*** Opening SUPPLIED ENTRIES ***
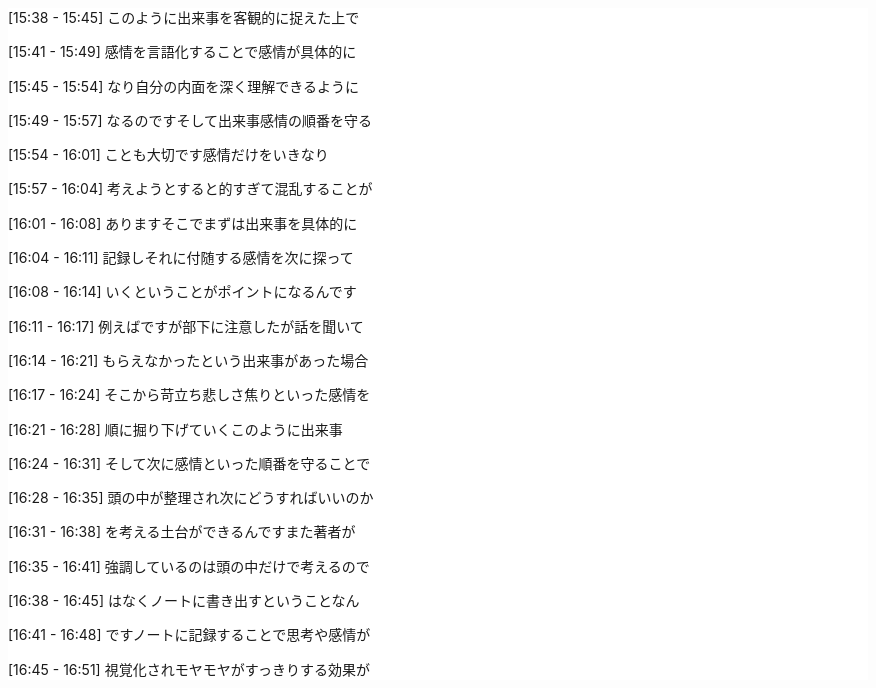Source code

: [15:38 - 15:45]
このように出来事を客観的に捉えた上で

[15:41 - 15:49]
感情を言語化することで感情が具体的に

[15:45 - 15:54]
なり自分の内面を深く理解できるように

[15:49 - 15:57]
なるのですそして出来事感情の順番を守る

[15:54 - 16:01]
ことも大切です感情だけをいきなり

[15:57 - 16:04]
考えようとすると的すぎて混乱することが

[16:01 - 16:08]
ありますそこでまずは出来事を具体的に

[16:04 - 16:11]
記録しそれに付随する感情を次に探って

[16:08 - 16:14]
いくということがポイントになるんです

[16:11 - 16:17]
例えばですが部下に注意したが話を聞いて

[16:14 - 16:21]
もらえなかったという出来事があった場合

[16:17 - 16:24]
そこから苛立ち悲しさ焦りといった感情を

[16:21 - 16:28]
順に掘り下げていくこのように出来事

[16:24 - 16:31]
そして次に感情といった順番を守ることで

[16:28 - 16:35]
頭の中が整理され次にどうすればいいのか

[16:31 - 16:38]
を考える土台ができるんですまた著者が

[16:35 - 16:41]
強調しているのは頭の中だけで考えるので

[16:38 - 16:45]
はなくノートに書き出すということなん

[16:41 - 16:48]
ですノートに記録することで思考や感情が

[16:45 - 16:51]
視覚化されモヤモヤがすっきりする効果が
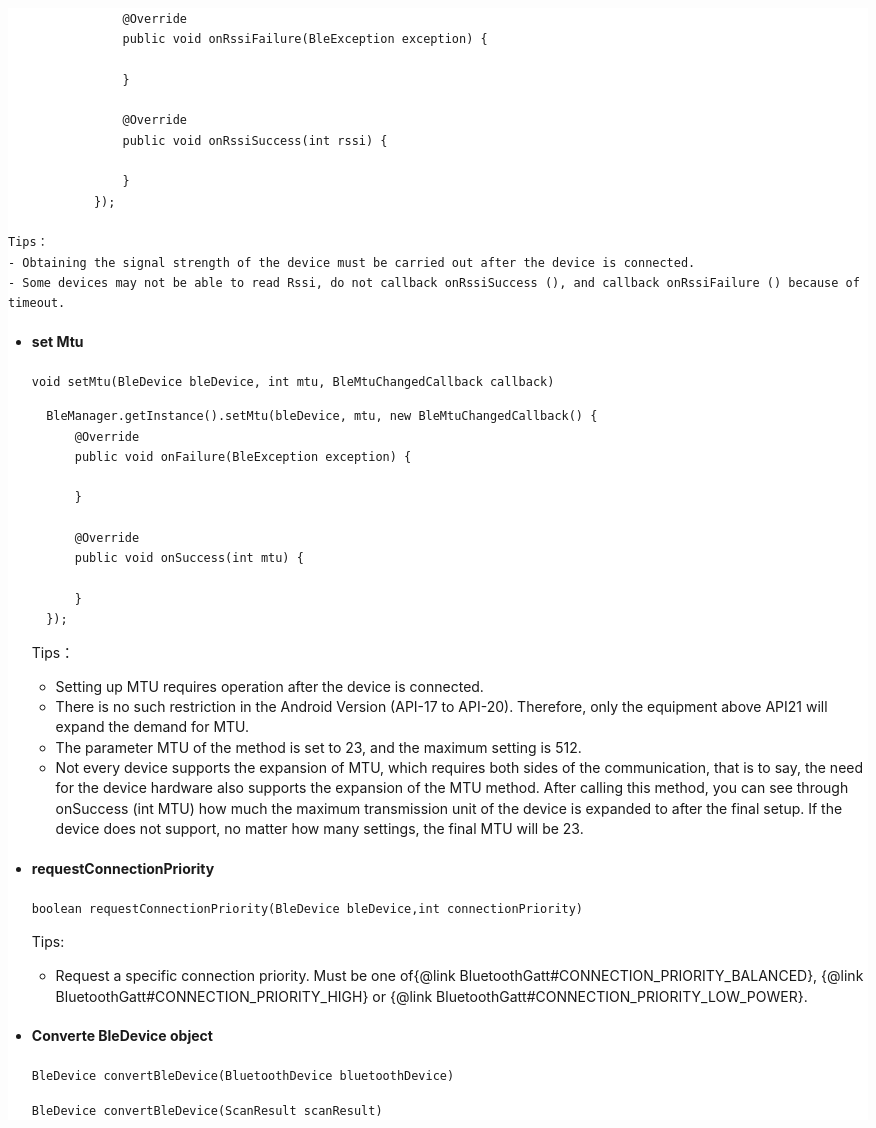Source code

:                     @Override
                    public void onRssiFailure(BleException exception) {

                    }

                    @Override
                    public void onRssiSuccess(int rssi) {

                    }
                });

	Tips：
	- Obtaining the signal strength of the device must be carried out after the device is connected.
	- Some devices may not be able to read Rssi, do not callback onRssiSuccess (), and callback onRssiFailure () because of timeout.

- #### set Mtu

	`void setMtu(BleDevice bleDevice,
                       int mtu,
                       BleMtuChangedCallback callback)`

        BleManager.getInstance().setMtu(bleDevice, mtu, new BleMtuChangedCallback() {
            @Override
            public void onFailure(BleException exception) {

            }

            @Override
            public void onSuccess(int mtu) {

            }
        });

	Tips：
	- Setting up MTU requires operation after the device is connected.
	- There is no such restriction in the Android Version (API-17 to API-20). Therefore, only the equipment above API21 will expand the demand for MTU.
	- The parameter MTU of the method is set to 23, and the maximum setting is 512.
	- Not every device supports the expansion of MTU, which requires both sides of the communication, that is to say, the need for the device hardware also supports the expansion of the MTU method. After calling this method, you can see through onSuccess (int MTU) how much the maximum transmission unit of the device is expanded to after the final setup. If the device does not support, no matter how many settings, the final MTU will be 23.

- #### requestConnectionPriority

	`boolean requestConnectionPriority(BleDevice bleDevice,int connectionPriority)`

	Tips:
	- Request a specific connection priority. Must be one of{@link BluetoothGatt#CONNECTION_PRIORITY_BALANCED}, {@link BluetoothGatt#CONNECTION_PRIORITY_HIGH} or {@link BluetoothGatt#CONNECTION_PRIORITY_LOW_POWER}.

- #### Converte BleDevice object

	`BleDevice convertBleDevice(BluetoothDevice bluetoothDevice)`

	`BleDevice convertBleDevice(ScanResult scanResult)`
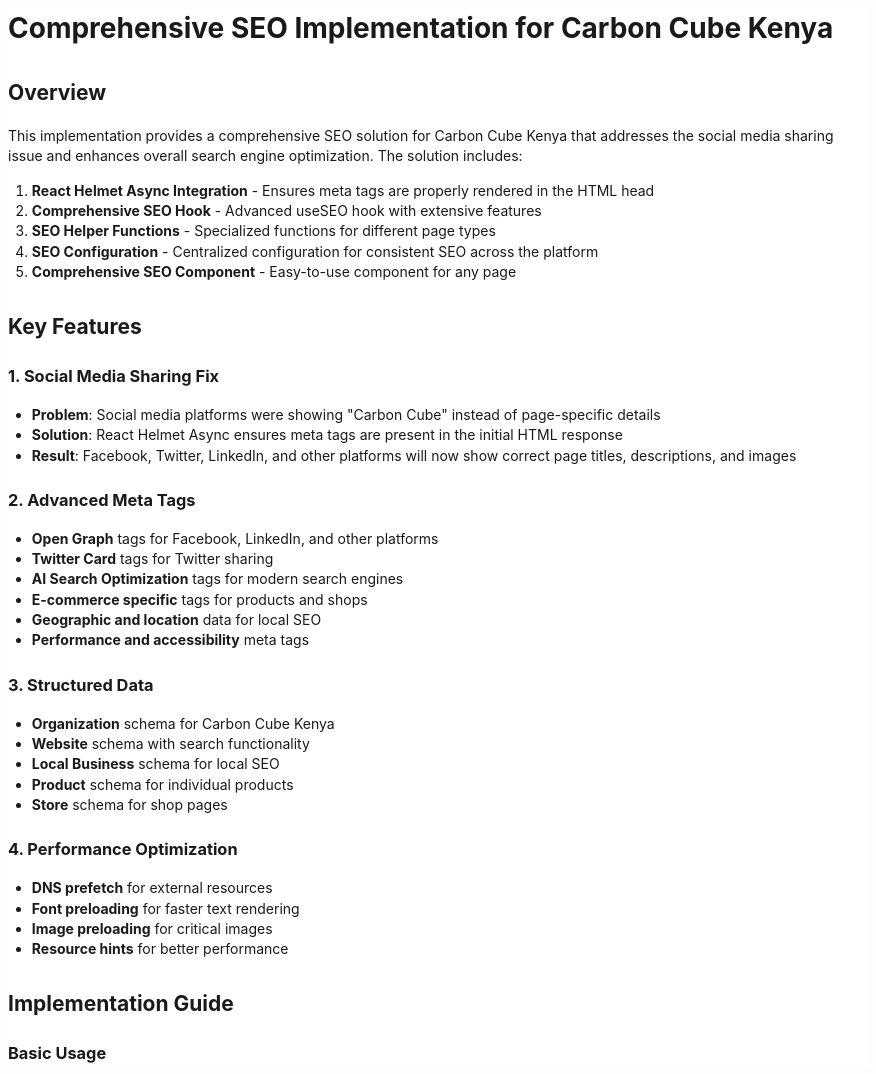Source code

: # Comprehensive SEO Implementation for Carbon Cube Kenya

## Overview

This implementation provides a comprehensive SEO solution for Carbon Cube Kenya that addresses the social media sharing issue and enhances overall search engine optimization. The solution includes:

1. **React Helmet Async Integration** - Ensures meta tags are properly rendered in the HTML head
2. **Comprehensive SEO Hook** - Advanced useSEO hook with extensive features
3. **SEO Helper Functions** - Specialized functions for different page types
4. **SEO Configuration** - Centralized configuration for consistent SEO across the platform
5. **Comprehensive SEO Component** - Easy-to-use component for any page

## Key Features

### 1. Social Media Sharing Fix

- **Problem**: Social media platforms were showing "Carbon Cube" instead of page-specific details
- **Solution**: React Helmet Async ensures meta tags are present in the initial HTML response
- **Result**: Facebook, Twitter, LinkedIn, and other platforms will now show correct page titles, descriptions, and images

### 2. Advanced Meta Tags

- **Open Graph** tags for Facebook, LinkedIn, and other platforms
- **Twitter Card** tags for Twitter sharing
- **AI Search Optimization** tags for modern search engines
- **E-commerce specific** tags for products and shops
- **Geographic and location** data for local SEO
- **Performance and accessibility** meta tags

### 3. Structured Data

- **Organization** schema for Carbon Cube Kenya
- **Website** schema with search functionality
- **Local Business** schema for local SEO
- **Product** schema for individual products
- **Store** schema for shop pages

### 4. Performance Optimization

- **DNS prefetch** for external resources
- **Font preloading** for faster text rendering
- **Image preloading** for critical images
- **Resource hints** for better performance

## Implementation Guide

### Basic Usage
*** Closing SUPPLIED ENTRIES ***
# [DESCRIPTION OF THE TASK]
Find the word "with" in the material, then list each line that holds it.

# [WRITTEN ANSWER]
2. **Comprehensive SEO Hook** - Advanced useSEO hook with extensive features
- **Website** schema with search functionality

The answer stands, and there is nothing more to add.